Мы оба смотрели на него, и обоим было страшно. Мне было непонятно, почему мне-то страшно, если я даже имя его вспомнил, но ничего не мог с собой поделать.

- Что это такое, Молчун? - сказала наконец Нава шепотом. - Какая страшная вещь… Или это, может быть, не вещь? Это, может быть, растение? Смотри, здесь все какое сухое, может быть, оно здесь выросло?

- А почему - страшная? - спросил я, желая понять, что именно пугает ее.

- Еще бы не страшная, - сказала Нава. - Ты возьми его в руки… Ты попробуй, попробуй возьми, тогда и будешь знать, почему страшная… Я сама не знаю, почему страшная…

Я с опаской взял скальпель. Он был еще теплым, а острый кончик его холодил, и, осторожно ведя по скальпелю пальцем, можно было найти то место, где он перестает быть теплым и становится холодным. Страх исчез, словно рука узнала этот предмет, как старого знакомца.

- Где ты его взяла? - спросил я уже спокойно. Узнала рука или нет, а знать, откуда такие вещи берутся в лесу, следовало.
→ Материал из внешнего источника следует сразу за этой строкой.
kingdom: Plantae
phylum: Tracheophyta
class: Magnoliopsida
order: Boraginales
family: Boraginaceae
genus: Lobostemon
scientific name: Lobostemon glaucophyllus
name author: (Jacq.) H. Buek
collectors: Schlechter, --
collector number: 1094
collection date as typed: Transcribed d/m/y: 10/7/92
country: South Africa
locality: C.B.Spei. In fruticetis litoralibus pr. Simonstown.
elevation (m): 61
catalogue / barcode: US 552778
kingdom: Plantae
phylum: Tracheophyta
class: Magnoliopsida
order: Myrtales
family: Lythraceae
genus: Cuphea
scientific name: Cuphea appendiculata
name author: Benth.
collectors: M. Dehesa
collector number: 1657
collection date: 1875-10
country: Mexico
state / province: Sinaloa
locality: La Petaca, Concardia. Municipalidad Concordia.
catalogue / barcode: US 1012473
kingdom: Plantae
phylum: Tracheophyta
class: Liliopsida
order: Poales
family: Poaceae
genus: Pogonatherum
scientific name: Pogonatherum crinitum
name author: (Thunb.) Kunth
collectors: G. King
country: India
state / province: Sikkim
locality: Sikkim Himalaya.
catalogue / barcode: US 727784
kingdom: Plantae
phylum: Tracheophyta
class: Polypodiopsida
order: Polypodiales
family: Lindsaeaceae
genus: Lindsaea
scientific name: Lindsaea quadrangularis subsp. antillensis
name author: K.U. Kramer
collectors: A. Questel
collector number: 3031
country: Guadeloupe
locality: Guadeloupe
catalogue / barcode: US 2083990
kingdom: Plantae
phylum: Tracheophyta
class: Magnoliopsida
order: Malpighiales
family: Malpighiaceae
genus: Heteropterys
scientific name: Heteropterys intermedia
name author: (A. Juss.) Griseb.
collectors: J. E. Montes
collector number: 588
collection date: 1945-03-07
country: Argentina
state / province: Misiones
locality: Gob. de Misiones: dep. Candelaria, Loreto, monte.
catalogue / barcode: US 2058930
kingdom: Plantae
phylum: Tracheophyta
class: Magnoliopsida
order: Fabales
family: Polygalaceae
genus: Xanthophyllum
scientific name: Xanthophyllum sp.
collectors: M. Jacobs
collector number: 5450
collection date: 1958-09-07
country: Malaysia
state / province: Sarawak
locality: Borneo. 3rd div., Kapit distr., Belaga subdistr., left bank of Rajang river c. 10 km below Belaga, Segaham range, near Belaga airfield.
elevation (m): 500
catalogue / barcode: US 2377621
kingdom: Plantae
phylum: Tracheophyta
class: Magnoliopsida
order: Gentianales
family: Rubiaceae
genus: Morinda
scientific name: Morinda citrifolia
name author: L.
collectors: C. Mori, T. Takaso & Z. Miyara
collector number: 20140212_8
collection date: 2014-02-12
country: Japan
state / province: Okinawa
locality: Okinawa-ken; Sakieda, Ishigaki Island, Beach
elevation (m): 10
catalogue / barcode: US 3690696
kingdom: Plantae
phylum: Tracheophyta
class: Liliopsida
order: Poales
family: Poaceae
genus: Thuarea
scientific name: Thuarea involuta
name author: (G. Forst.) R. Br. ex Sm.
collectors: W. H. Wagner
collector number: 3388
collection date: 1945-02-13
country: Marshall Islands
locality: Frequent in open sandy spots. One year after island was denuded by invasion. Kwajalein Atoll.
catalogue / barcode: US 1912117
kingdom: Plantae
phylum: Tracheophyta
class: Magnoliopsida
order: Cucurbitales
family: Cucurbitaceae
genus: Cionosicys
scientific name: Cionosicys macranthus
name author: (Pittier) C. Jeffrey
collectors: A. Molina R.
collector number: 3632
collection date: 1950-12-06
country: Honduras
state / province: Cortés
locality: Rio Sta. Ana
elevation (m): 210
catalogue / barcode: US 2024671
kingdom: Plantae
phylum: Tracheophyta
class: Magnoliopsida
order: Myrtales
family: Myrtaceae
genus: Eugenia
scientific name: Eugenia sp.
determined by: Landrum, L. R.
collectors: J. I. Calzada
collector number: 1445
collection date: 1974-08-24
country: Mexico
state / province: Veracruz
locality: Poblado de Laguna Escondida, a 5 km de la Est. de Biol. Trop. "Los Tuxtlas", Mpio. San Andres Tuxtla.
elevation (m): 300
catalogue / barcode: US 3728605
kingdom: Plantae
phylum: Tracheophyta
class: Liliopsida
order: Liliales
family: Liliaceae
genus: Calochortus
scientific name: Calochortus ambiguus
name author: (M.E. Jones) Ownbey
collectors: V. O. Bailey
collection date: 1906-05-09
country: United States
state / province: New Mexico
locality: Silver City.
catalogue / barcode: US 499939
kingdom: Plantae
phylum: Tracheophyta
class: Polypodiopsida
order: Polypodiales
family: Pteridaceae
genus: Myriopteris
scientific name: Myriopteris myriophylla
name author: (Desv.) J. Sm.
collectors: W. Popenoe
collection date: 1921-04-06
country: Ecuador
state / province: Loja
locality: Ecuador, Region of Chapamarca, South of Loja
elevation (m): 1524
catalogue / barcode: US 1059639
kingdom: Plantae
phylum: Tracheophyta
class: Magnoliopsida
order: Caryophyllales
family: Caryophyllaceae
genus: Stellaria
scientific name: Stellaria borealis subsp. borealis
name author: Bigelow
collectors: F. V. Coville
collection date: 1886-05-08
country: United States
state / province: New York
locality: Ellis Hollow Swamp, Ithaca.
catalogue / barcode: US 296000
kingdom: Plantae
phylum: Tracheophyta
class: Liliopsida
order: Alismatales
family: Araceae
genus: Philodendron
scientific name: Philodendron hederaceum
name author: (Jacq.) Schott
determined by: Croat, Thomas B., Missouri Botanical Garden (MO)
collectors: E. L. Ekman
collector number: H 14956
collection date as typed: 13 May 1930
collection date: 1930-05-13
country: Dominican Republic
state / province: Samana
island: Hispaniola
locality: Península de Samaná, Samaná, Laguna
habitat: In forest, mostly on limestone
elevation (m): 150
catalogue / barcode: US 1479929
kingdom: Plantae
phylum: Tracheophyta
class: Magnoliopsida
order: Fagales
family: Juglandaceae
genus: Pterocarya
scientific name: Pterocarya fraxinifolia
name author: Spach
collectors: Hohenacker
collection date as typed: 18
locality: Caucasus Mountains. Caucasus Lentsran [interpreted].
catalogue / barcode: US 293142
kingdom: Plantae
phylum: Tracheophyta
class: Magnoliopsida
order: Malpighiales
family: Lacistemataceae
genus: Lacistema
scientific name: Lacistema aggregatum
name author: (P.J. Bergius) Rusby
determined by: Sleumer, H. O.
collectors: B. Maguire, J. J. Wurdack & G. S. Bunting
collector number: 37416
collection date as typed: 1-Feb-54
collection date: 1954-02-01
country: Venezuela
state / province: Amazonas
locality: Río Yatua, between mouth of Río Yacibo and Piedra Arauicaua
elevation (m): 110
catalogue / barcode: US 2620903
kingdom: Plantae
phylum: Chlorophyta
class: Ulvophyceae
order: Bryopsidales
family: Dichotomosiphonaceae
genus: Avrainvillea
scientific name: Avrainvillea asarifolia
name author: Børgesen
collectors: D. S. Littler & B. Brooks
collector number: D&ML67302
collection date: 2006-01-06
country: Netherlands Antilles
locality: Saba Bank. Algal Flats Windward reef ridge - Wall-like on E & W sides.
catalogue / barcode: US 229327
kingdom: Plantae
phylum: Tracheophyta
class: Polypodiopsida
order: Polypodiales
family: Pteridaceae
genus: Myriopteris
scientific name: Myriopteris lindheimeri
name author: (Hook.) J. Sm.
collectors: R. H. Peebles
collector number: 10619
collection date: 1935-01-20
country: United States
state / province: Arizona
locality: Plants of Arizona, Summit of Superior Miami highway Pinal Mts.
- Да нигде я его не брала, - сказала Нава. - Он, наверное, сам залез ко мне в руку, пока я спала. Видишь, какой он холодный? Он, наверное, захотел согреться и залез ко мне в руку. Я никогда не видела таких… такого… Я даже не знаю, как это назвать. Наверное, это все-таки не растение, наверное, это такая тварь, может быть, у него и ножки есть, только он их спрятал, и он такой твердый и злобный… А может быть, мы спим еще с тобой, Молчун? - Она вдруг запнулась и посмотрела мне в глаза. - А мы в деревне сегодня ночью были? Ведь были же, там еще человек был без лица, и он все думал, что я - мальчик… А мы искали, где поспать… Да, а потом я проснулась, тебя не было, и я стала шарить рукой… Вот где он мне залез в кулак! - вспомнила она. - Только вот что удивительно, Молчун, я совсем его тогда не боялась, даже наоборот… Он мне даже был для чего-то нужен… Для чего, Молчун?..

- Все это был сон, - решительно сказал я.